= Beginning of Section =

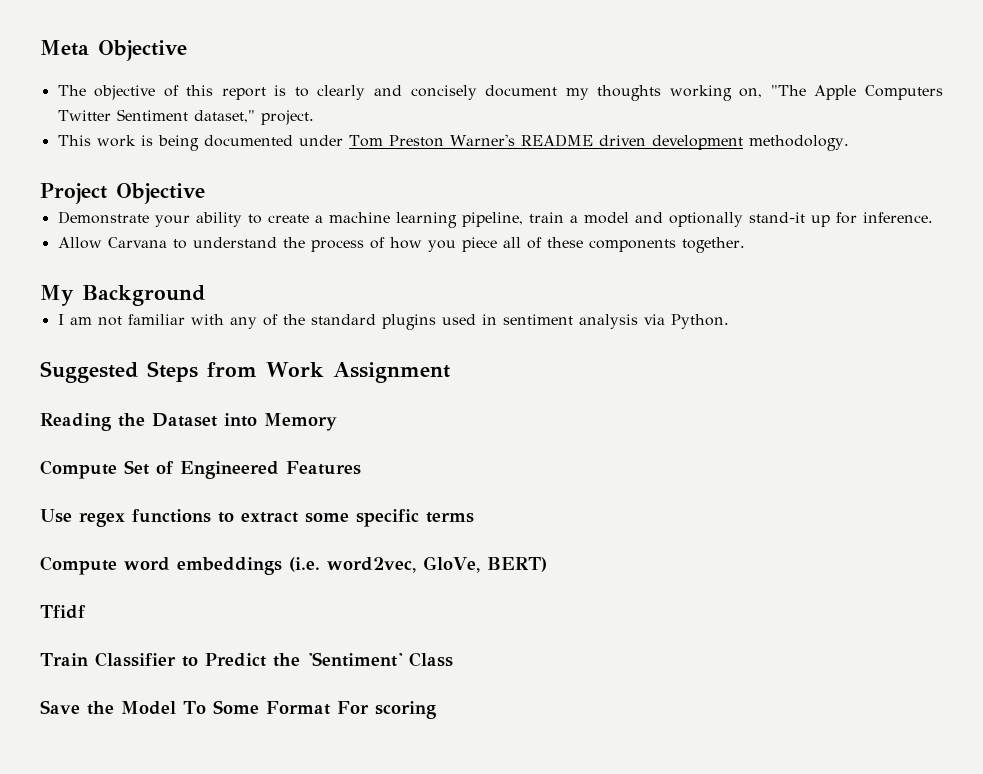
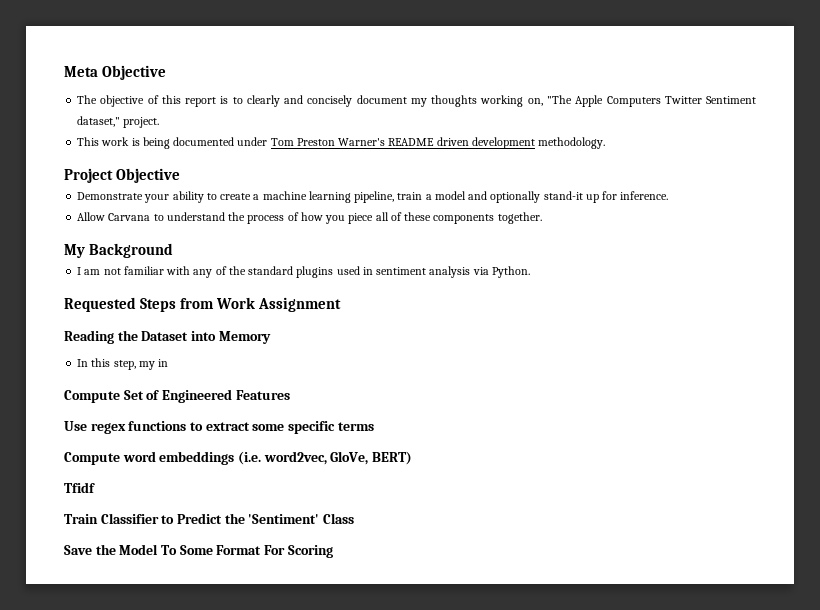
[40,361,138,383] Suggested -> [64,297,136,312] Requested
(337, 422) none -> [77,358,169,370] // In this step, my in
[374,701,436,719] scoring -> [287,545,333,558] Scoring

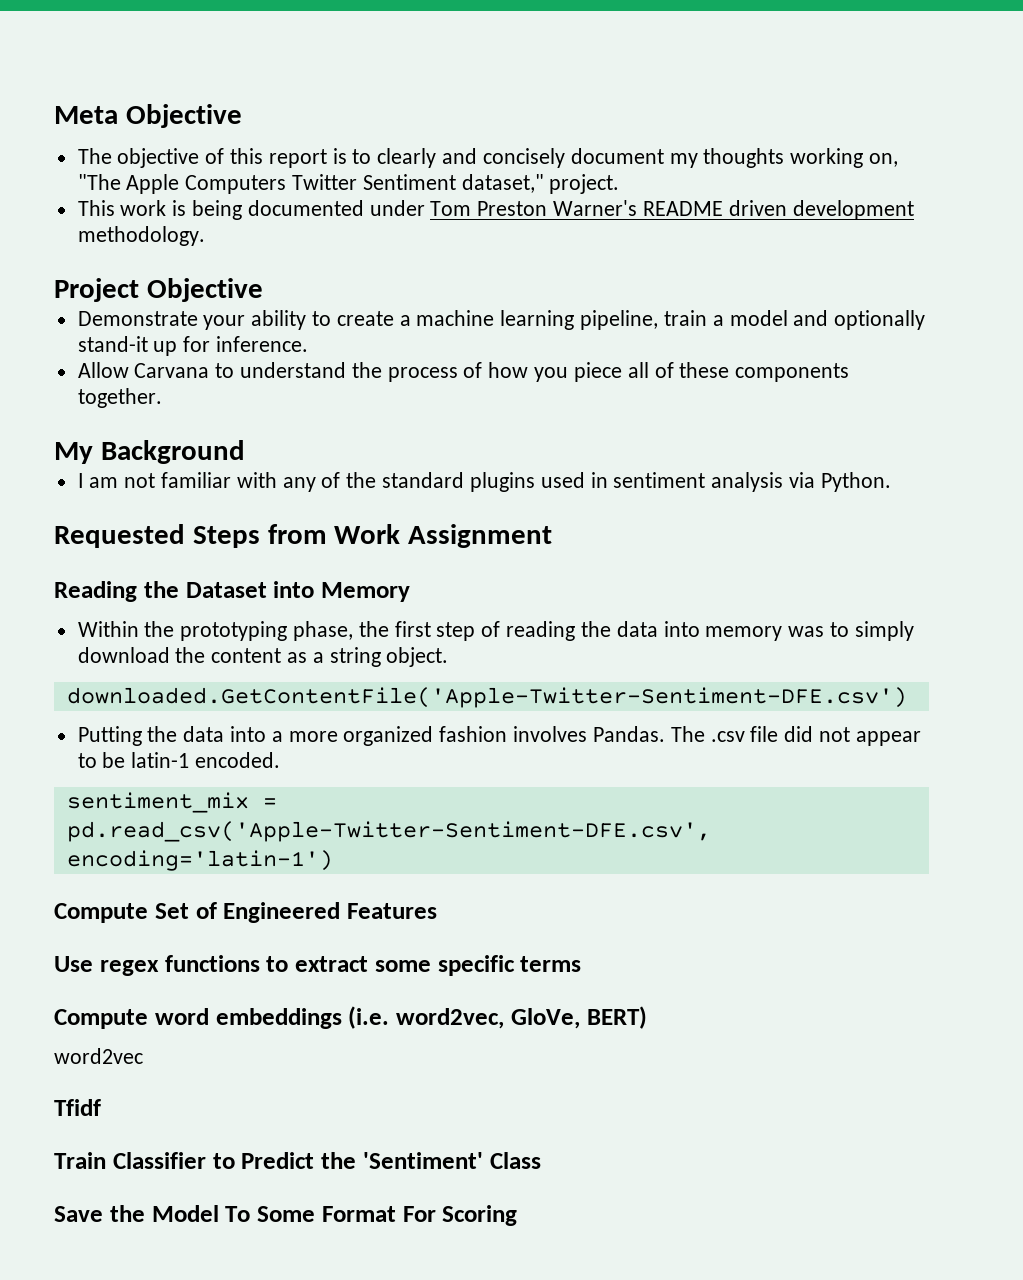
[77,358,169,370] In this step, my in -> [77,621,914,641] [77,647,449,667] [66,687,907,708] [77,726,921,746] [77,752,281,768] [66,792,277,813] [66,821,711,842] [66,850,333,871] Within the prototyping phase, the first step of reading the data into memory was to simply download the content as a string object. // downloaded.GetContentFile('Apple-Twitter-Sentiment-DFE.csv') // Putting the data into a more organized fashion involves Pandas. The .csv file did not appear to be latin-1 encoded. // sentiment_mix = pd.read_csv('Apple-Twitter-Sentiment-DFE.csv', encoding='latin-1')
(412, 458) none -> [54,1048,143,1064] // word2vec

= End of Section =

The answer must be the lines above from the line that contains "(337, 422) none" to the final line of the data, word for word, with no pictures.

→ EXERCISE OUTPUT
(337, 422) none -> [77,358,169,370] // In this step, my in
[374,701,436,719] scoring -> [287,545,333,558] Scoring

[77,358,169,370] In this step, my in -> [77,621,914,641] [77,647,449,667] [66,687,907,708] [77,726,921,746] [77,752,281,768] [66,792,277,813] [66,821,711,842] [66,850,333,871] Within the prototyping phase, the first step of reading the data into memory was to simply download the content as a string object. // downloaded.GetContentFile('Apple-Twitter-Sentiment-DFE.csv') // Putting the data into a more organized fashion involves Pandas. The .csv file did not appear to be latin-1 encoded. // sentiment_mix = pd.read_csv('Apple-Twitter-Sentiment-DFE.csv', encoding='latin-1')
(412, 458) none -> [54,1048,143,1064] // word2vec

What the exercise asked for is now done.